Clarens C'est un jeune Veveysan de 18 ans, Basil Chevalley, qui remporte le 21e Concours Vaudois «Meilleur(e) apprenti(e) cuisinier(ère)» organisé à l'Ecole professionnelle de Montreux.

Composition autour de la poire à Bötzi et du vin cuit. Un mets que Basil Chevalley a créé avec son chef, Martial Stoky pour le Challenge Benoît Violier 2016 et qui lui a valu la Médaille d'Or.DR

Magaly Mavilia

De multiples critères entrent en jeu pour sublimer l'expérience culinaire. Cuisson parfaite bien sûr, mais aussi température des aliments lorsqu'ils arrivent sur la table, présentation et harmonie des plats et des goûts entre eux. Tout cela en cinq petites heures pour un menu des plus élaborés. Tels sont les critères sur lesquels huit candidats sont chaque année passés à la «moulinette» du jury du concours présidé par Yan Cardinaux.

Il faut assurer

Stress et satisfaction sont les principaux ingrédients qui bouillonnent dans le quotidien d'un cuisinier. Le top du top pour un apprenti? «Avoir une place où règne une bonne ambiance et où l'on peut travailler des choses qui nous plaisent. Être content de se lever le matin», reconnaît Basil Chevalley. En 3e année à l'Ecole professionnelle de Montreux, ce jeune veveysan reconnaît sa chance de réaliser des menus présentés dans le restaurant gastronomique de l'école dont la réputation est connue loin à la ronde. Entre 20 et 30 tables pour une suite de plats impressionnante: feuilleté, amuse-bouche, trois entrées, plat principal, pré dessert, dessert et mignardises! Il faut assurer! Mais le bonheur pour Basil Chevalley, chef des apprentis, c'est de créer ces menus de A jusqu'à Z.

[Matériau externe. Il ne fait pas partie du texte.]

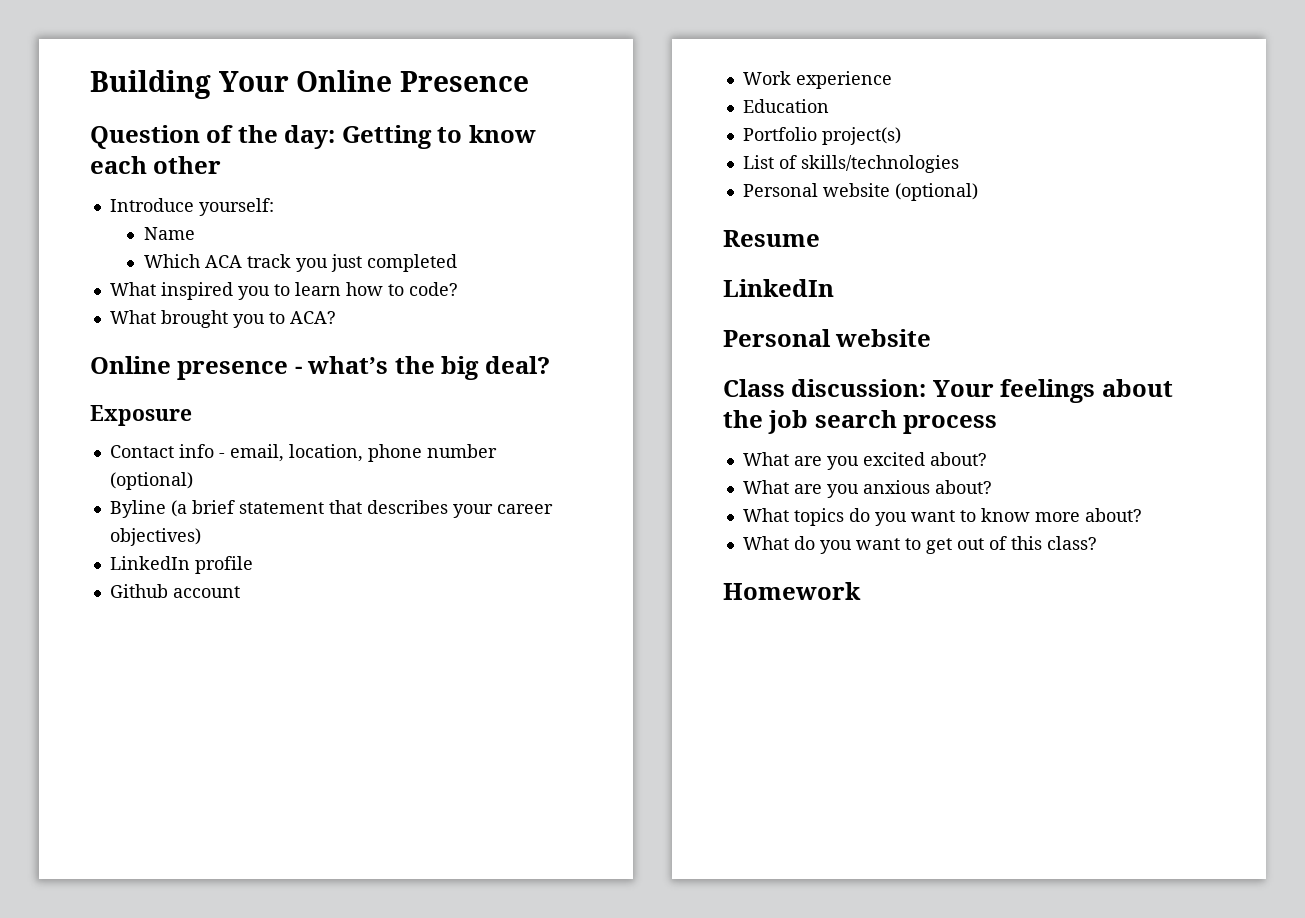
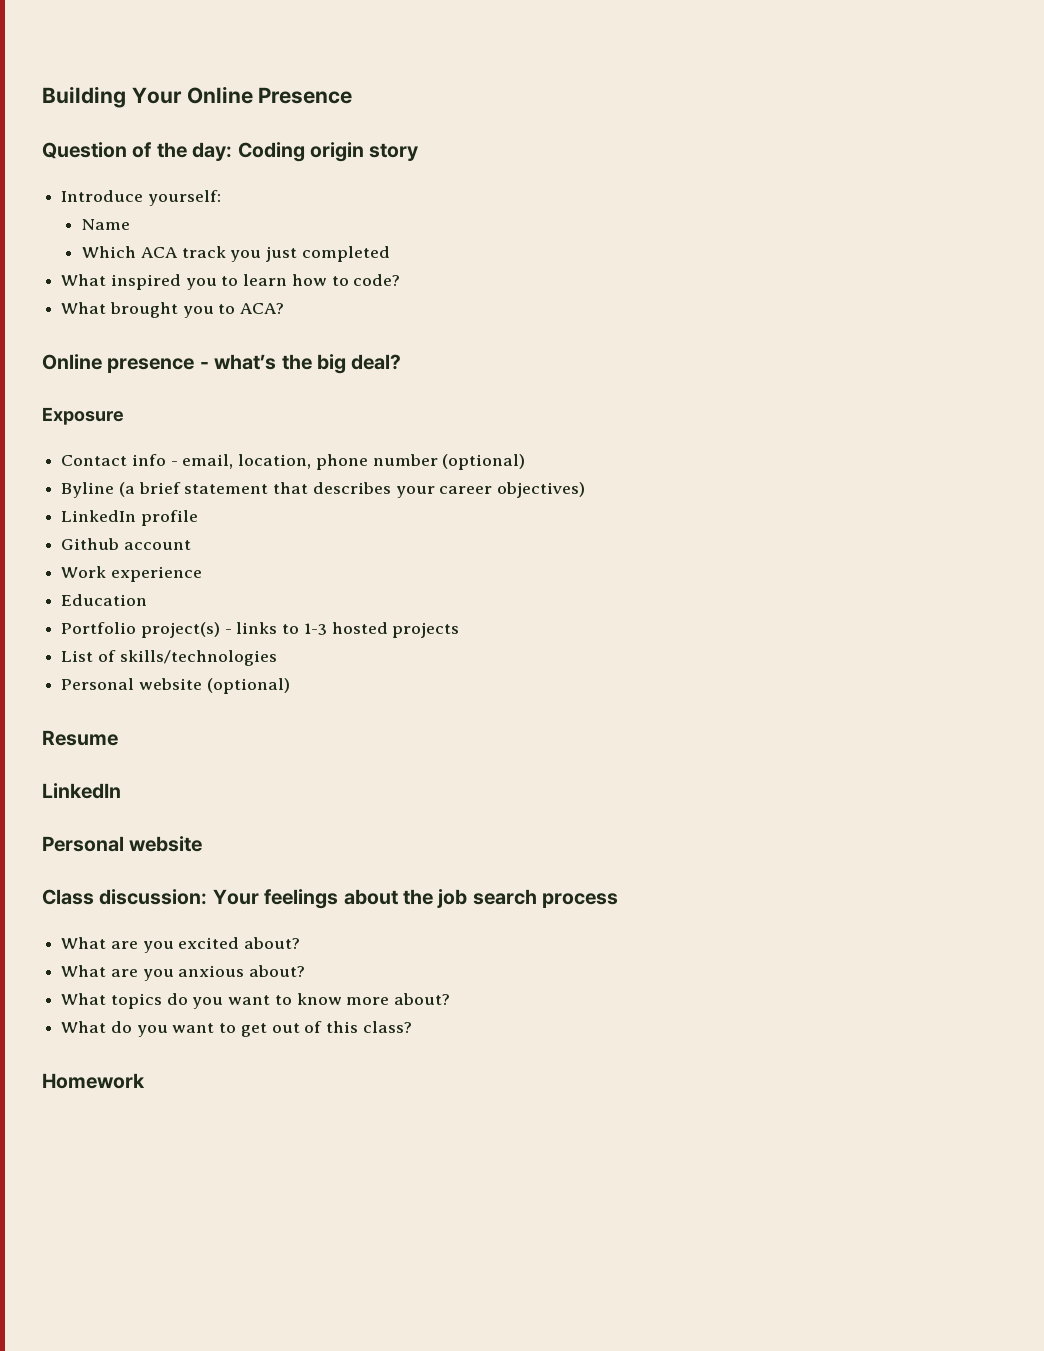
[341,125,536,149] [90,156,222,174] Getting to know each other -> [237,142,419,162] Coding origin story
(901, 136) none -> [224,622,460,638] - links to 1-3 hosted projects

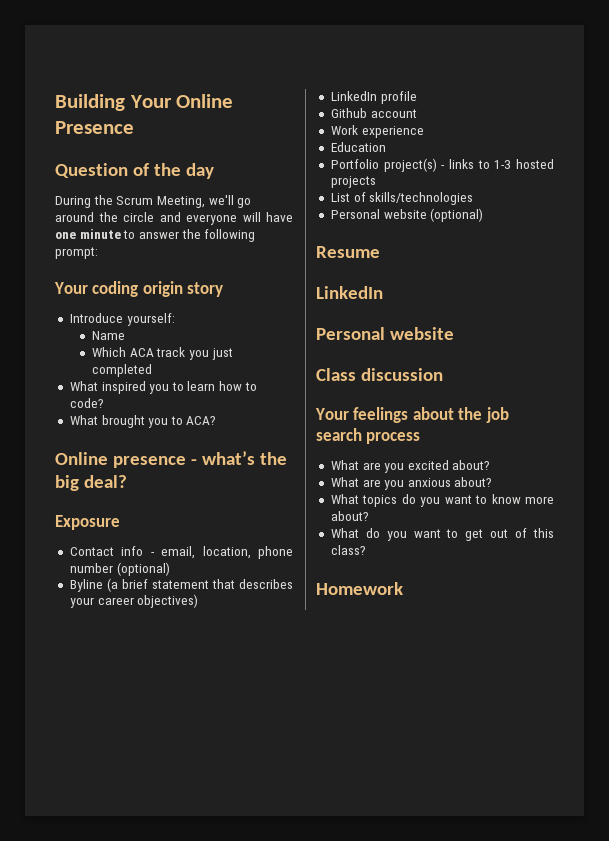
[192,142,305,162] day: Coding -> [185,163,214,179] [55,195,252,208] [55,212,293,225] [55,229,256,242] [55,247,98,259] [54,281,139,297] day // During the Scrum Meeting, we'll go around the circle and everyone will have one minute to answer the following prompt: // Your coding
[99,889,208,905] discussion: -> [360,368,443,381] discussion //

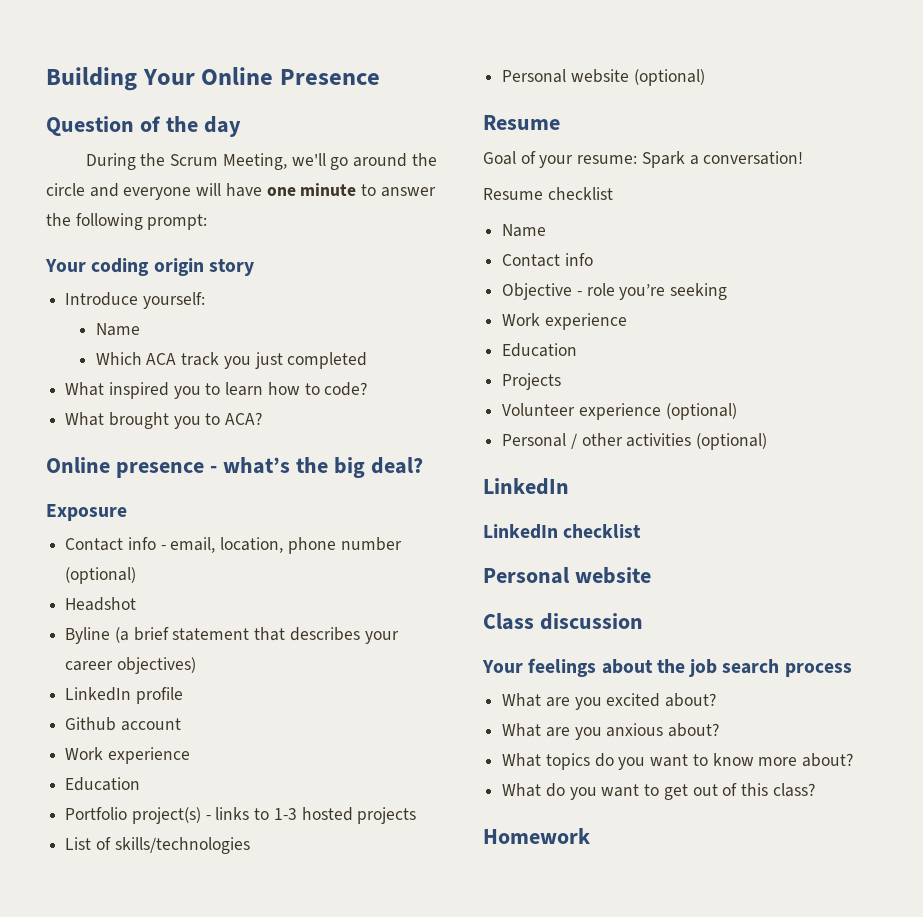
(170, 569) none -> [65,597,137,611] // Headshot
[316,286,383,299] // LinkedIn -> [483,151,804,168] [483,187,613,200] [502,224,547,237] [502,253,593,267] [502,283,728,300] [502,313,627,330] [502,343,578,357] [502,373,562,390] [502,403,737,420] [502,433,768,450] [483,478,569,495] [483,524,642,539] // Goal of your resume: Spark a conversation! // Resume checklist // Name // Contact info // Objective - role you’re seeking // Work experience // Education // Projects // Volunteer experience (optional) // Personal / other activities (optional) // LinkedIn // LinkedIn checklist

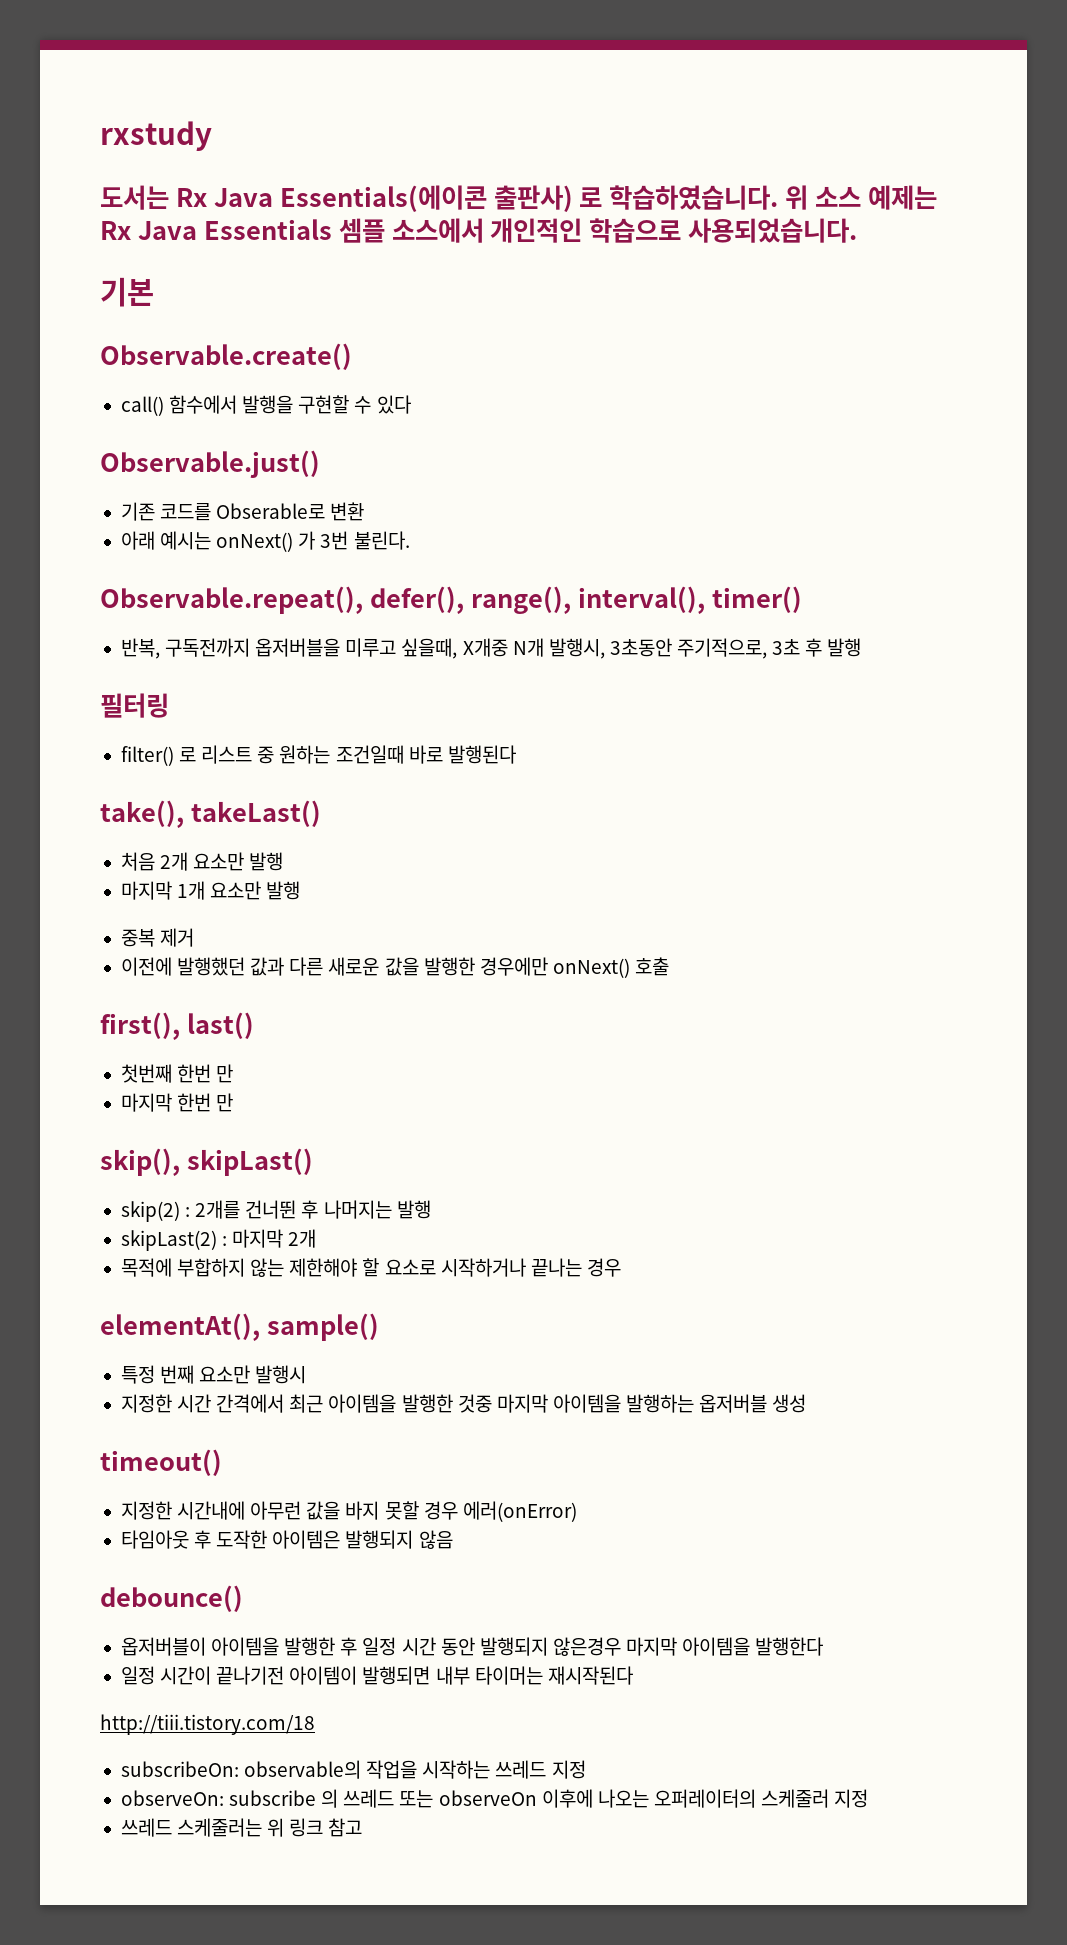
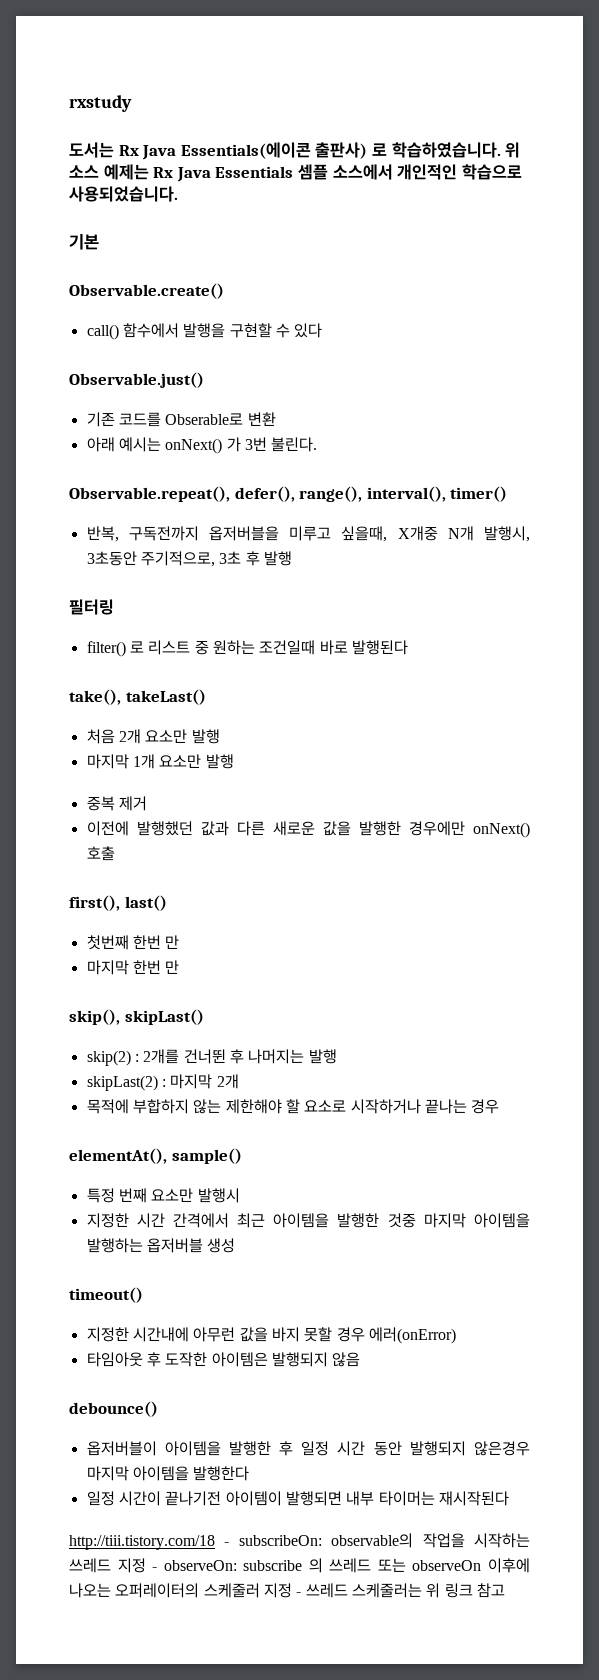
(315, 1724) // -> [224,1542,230,1546] -
(586, 1769) // -> [152,1567,158,1571] -
(869, 1798) // -> [296,1592,302,1596] -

Une définition du «gastro»

En tant qu'apprenti, Basil fait régulièrement des stages à l'Hôtel de Ville à Crissier, au Pont de Brent, au Royal Savoy: «Ce sont des lieux où l'on apprend vraiment la rigueur du métier, du service et où l'on a l'occasion de travailler avec des produits excellents». Mais qu'est-ce qui différencie, au fond, un menu gastro d'un menu traditionnel? Pour Basil, il s'agit avant tout de trouver l'harmonie dans un ensemble où tout est millimétré. Outre les critères classiques, le Veveysan insiste sur le visuel et une certaine sobriété minutieusement orchestrée. «Il faut de la couleur, mais pas trop, analyse-t-il. De même, les goûts ne doivent pas partir dans tous les sens. Un peu de folie est nécessaire mais sans dénaturer le produit. J'aime bien jouer avec les différentes textures en bouche, mais là encore, il faut rester très sobre».

Elargir sa palette

Après avoir remporté la Médaille d'or du jour du Challenge Benoit Violier en première année d'apprentissage, la deuxième place l'an dernier et la première cette année au Concours vaudois du meilleur apprenti cuisinier, Basil termine ses études cet été. Et si le rêve de ce futur grand chef, à n'en pas douter, est d'ouvrir son restaurant, il va commencer par se former à l'étranger pour élargir sa palette de compétences et son regard sur un métier qui le passionne et qu'il a eu la chance de pratiquer avec sa famille depuis tout petit.